** Start TEXT EXTRACT **

There is nothing more liberating than simply being yourself. There is probably also nothing harder. For many across the UK struggling to leave their family’s religion, this is exactly the challenge they face everyday. I know – I was one of them.

Raised Catholic in Northern Ireland, religion was never sold to me as a matter of conscience, it was a matter of identity. To lose my faith would be to lose a part of myself. So when I started to doubt my faith as a teenager and later again as a student, I tried to sweep my doubts under the carpet, embarrassed that someone might see what seemed to me a failure to believe. All I had ever known was Catholicism and I had learnt to view atheism through Catholic eyes. To be atheist, I believed, was to lose hope, to lose morality and to lose purpose. So at first the realisation that I did not believe the religion of my parents was far from liberating: it felt like an illness.

** End TEXT EXTRACT **

** AIM OF THE EXERCISE **
Carry the essay about leaving a family's religion forward from its last sentence. The records that follow have no connection to the essay above.

** Start PROVIDED MATERIAL **

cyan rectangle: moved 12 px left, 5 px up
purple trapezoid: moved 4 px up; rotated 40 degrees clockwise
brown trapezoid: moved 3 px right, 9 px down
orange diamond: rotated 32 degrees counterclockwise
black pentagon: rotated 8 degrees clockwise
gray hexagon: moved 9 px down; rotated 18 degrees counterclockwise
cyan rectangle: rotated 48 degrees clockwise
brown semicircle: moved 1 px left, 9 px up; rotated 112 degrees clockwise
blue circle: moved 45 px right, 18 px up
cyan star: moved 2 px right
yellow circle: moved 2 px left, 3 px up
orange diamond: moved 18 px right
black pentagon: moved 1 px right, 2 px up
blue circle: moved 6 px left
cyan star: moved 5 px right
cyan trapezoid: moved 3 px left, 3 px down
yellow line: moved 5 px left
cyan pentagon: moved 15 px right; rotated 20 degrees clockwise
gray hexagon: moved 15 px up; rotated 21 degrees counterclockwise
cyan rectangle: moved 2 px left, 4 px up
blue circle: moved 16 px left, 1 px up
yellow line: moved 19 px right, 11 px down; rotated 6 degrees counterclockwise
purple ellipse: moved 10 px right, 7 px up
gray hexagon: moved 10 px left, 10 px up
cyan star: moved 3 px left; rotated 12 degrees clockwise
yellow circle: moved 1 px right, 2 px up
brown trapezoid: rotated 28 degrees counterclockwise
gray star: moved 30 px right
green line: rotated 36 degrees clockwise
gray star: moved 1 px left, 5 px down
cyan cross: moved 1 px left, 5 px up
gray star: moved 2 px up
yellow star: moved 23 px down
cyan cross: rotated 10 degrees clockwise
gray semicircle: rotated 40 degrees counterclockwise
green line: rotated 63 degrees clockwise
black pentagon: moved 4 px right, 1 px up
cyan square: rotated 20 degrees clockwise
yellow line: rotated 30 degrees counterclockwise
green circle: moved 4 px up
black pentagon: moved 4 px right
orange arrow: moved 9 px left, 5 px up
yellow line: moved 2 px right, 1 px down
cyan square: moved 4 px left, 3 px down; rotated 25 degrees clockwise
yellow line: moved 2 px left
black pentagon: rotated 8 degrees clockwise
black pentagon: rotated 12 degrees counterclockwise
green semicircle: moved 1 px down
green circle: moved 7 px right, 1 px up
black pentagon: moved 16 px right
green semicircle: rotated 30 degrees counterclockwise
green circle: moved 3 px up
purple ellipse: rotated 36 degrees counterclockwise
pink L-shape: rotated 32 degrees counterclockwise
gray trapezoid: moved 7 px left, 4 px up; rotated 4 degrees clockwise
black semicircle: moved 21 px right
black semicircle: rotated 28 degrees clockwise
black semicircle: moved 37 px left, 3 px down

** End PROVIDED MATERIAL **

** RESPONSE TO THE EXERCISE **
So I sought a cure for my atheism. I became heavily involved in Catholic groups, attending mass twice a week and going abroad on pilgrimage. I focussed on the parts of my religion I did believe in, such as charity, and told myself that belief in the rest would surely come. I remember being on a retreat, aged 19, with the intention of finally deciding that I believed in God. Looking back, it does seem incredible that I would head to the countryside with a religious group with the intention of believing in a God I wasn’t sure existed. I spent the weekend reading non-stop through Catholic apologetics but yet again I could only agree with the call to be a moral person and even then felt things weren’t as black and white as they were presented to me. Eventually I realised that to believe would require not a book but a leap of faith. To simply, blindly, accept what the Church said to be true. I had to believe.

But I couldn’t. I couldn’t because I didn’t. Catholicism went against my beliefs, it went against who I was and in truth I wasn’t a Catholic. This realisation was not the liberation it is for some; it was a grim acceptance. But through chance, I heard of humanism. Actually, I heard about it through a priest who was criticising it: “They arrogantly wish to live good lives without God.” That sounded perfect.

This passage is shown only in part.